Tidak hanya sampai di situ, Alhamdulilah kami juga mendapatkan penilaian Wajar Tanpa Pengecualian (WTP) dari Badan Pemeriksa Keuangan (BPK) untuk laporan keuangan tahun 2018. Sesungguhnya yang terbersik di dalam hati kecil saya adalah sebuah pertanyaan mengapa mengemban tugas mengelola keuangan haji ini menjadi begitu penting?
Dengan jumlah karyawan/karyawati sebanyak 137 orang kami mengelola dana sebesar Rp 113 triliun (per posisi bulan Juni 2019) yang seluruhnya adalah milik jamaah haji. Sebuah beban disematkan di atas pundak kami ketika mendapatkan amanah mengelola keuangan haji disebabkan dana ini merupakan dana umat yang dipercayakan kepada kami untuk dapat memberangkatkan mereka ke Tanah Suci.
Dana tersebut bagi sebagian besar masyarakat kita dikumpulkan sedikit demi sedikit dari sisa pendapatan yang tidak seberapa demi dapat menunaikan rukun Islam ke-5. Dengan waktu tunggu jamaah Haji yang kini berkisar 11-39 tahun tentunya kepercayaan yang diberikan oleh jamaah haji kepada kami adalah sesuatu yang tidak boleh kami anggap hal biasa.
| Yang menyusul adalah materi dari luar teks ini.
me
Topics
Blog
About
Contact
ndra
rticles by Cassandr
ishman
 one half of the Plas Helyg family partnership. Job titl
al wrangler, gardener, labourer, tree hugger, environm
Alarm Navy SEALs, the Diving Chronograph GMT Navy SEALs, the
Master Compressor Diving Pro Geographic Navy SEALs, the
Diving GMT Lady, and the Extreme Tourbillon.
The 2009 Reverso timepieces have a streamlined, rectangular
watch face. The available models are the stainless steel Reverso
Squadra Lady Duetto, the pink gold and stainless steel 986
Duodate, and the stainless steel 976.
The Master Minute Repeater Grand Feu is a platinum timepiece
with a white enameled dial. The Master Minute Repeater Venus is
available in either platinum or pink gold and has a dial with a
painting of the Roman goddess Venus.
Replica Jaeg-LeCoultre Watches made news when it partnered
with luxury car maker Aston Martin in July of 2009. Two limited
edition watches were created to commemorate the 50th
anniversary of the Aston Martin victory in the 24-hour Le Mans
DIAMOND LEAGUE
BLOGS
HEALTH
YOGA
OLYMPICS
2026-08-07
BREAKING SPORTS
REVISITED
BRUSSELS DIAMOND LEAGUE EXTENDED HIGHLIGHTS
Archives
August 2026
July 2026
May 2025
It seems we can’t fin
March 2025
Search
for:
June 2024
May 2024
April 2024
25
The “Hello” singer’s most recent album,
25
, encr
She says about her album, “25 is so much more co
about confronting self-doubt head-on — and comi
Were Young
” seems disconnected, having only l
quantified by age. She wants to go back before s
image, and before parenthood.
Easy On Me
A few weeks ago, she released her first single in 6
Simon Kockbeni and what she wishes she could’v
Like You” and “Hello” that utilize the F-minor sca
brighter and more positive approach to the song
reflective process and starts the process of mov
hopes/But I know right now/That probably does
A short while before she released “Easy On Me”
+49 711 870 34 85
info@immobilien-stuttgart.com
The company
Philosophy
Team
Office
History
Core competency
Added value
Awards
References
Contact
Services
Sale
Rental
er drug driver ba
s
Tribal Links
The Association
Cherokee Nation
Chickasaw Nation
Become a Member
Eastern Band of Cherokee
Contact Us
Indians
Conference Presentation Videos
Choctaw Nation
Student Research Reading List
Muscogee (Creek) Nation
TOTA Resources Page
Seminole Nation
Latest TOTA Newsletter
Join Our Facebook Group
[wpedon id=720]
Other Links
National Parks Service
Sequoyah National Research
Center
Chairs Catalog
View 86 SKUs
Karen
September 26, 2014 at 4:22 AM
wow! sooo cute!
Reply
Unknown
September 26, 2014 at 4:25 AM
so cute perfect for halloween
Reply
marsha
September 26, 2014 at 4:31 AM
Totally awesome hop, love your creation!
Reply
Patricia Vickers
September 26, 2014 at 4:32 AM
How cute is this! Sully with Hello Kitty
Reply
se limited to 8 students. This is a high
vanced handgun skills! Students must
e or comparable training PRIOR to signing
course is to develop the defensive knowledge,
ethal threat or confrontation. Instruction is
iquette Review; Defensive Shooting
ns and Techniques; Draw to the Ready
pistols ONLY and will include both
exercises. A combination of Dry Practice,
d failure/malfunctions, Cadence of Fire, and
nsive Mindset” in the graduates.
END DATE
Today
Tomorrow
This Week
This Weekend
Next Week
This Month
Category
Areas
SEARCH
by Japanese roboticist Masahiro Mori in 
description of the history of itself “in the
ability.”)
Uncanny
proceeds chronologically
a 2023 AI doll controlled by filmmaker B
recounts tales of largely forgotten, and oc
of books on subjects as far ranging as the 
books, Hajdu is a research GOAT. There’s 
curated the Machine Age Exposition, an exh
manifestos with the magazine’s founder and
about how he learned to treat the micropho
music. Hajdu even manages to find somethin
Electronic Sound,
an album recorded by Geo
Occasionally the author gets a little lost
Perlindungan terhadap uang milik jamaah haji sebenarnya sudah diatur dalam Undang-Undang No. 34 tahun 2014 pasal 53 ayat 1 yang menyebutkan ketentuan mengenai tanggung-renteng atas kerugian yang terjadi akibat penempatan dan/atau investasi keuangan haji yang timbul akibat kelalaian dalam pengelolaannya.
Lebih lanjut di dalam Alquran Surah al-Isra (17): 36 juga disinggung bagaimana setiap pendengaran, penglihatan dan hati itu akan dimintakan pertanggung-jawabannya di akhirat kelak. Hal ini juga berarti kelalaian kami dalam mengelola dana haji tidak akan berakhir dengan hukuman di dunia melainkan juga akan berlanjut hingga masuk ke neraka Jahannam.